De statistieken over kankerverwekkende stoffen zijn meestal opgesteld aan de hand van dierproeven. De proefdieren werden psyche en intelligentie ontzegd. In werkelijkheid is de psyche met zijn vele zogenaamde biologische conflicten echter de toegangsdeur voor het ontstaan van ‘ziektes‘ bij mensen en zoogdieren.
In een grootschalig experiment van meerdere jaren werden duizenden goudhamsters levenslang met sigarettenrook berookt, terwijl controledieren niet werden berookt. Er werd vastgesteld dat geen enkel van de dieren een bronchiaal-ca had geleden, geen enkele had een longblaashaard, en dat zelfs de berookte goudhamsters duidelijk langer hadden geleefd dan de niet-berookte vergelijkingsdieren. Maar het resultaat werd verzwegen of gerelativeerd: als je laboratoriummuizen (afstammelingen van de huismuis) berookte met sigarettenrook, dan vond je longknobbeltjes bij een paar dieren, namelijk longblaaskanker, die mensen en zoogdieren lijden bij een doodsangstconflict. Nu zeiden mensen gewoon: ‘Ja, roken veroorzaakt dan wel geen bronchiaal kanker, maar longkanker.’ Sindsdien heeft men in verband met roken nooit meer gesproken over bronchiaal-ca, maar altijd over longkanker. Statistisch kan men zo heerlijk liegen!
Het bijzondere aan de zaak is: de dieren hebben eveneens een psyche zoals wij mensen.
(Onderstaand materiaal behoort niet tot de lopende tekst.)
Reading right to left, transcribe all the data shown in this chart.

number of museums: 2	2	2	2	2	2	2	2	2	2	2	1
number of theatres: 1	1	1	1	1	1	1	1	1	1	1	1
Een Goudhamster stoort zich niet aan rook, want het deert hem in zijn leefomgeving gewoonijk niet, omdat hij onder de aardoppervlakte in holen leeft. Hij heeft er geen paniek-code voor ontwikkeld.
Maar een muis kan de geur van verbranding of sigarettenrook zeker verstoren. In vroegere tijden, toen een dakconstructie afbrandde, renden alle muizen in een flits het huis uit voordat je zelf iets opmerkte. Muizen hebben een fijne neus en een aangeboren paniekcode voor de geur van verbranding, dus ze kunnen zeker een DHS (conflictshock) lijden, d.w.z. een doodsangst conflict met longblaas-ca, wanneer ze worden berookt.
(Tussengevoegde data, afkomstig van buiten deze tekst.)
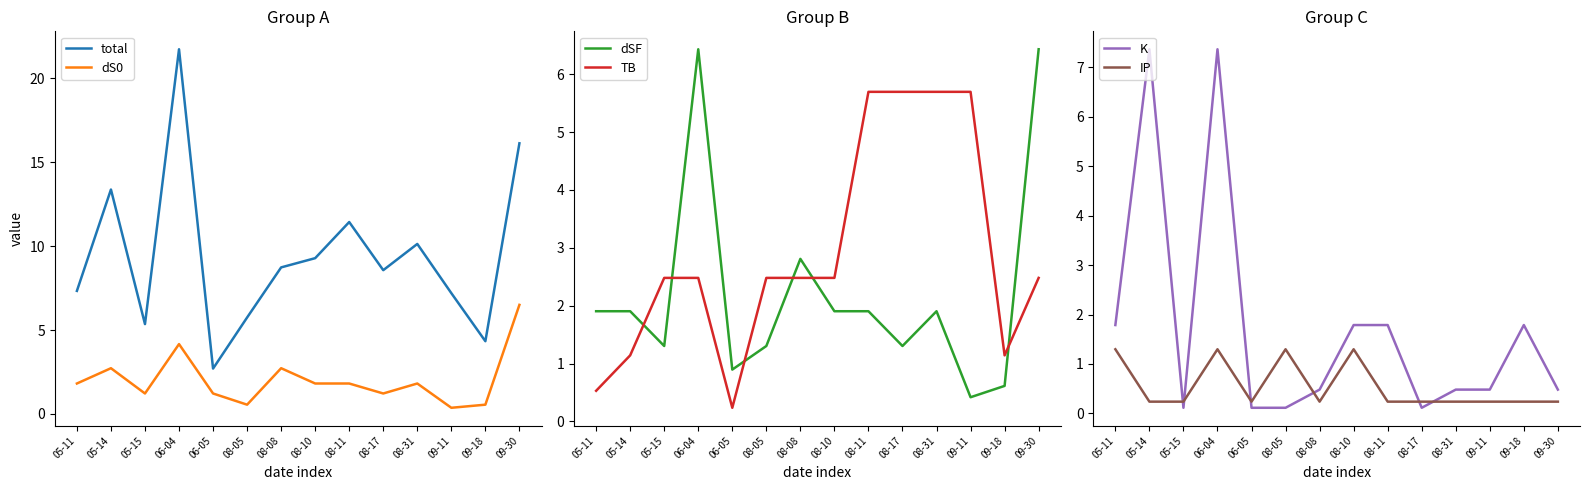

True or false: IP and dSF intersect in this chart.

False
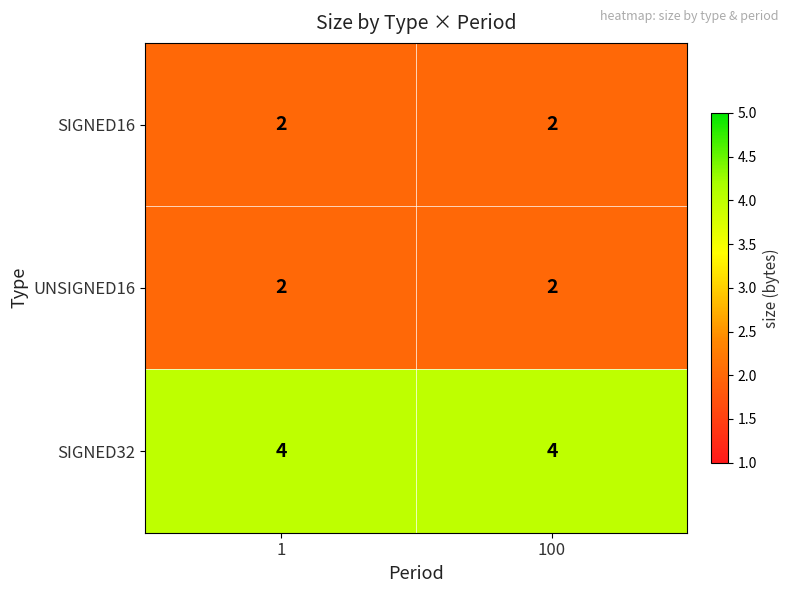

What is the total value across all series at 1?

8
Nog een voorbeeld: Amerikaanse onderzoekers injecteerden ratten, wier neus het meest gevoelige orgaan is, met formaldehyde-oplossing, die wordt gebruikt voor desinfectie en die de dieren gewoonlijk vermijden, in een duizendvoudige concentratie, meerdere keren per dag gedurende een jaar in de neus. Sommige van de arme dieren, die op zo’n vreselijke manier werden gemarteld, ontwikkelden kennelijk DHS tijdens deze procedure en ontwikkelden neusslijmvlieskanker. Onderzoeksresultaat: ‘Formaldehyde is kankerverwekkend!‘.
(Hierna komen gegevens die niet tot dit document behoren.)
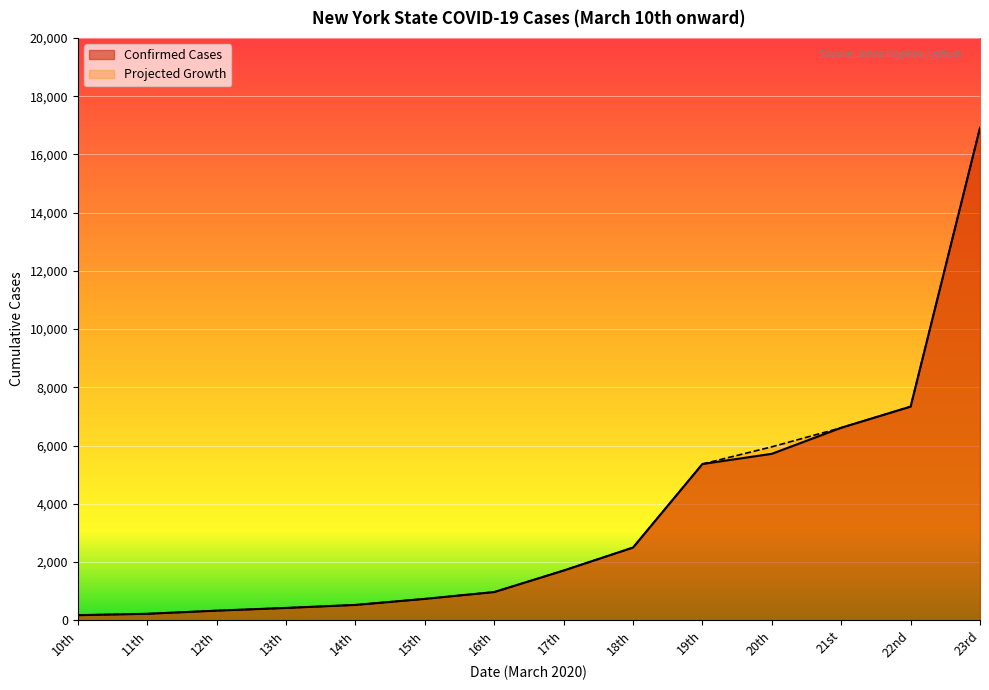

Which series has the widest spread of values?

Confirmed Cases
Hetzelfde effect had kunnen worden bereikt in een menselijk experiment waarbij de testpersoon stro….. gedurende een jaar meerdere keren per dag in de neus zou hebben geïnjecteerd, waaruit men natuurlijk strikt zou moeten afleiden dat stro… kankerverwekkend is! Men zal zich waarschijnlijk nog de consequentie van miljarden aan gevolgen herinneren van dit experiment, samen met een formaldehyde massahysterie, die helaas is uitgelokt. Maar dat de arme ratten een hekel hadden aan de stof en daarom een DHS leden en neusslijmvlies-ca , daaraan dacht niemand.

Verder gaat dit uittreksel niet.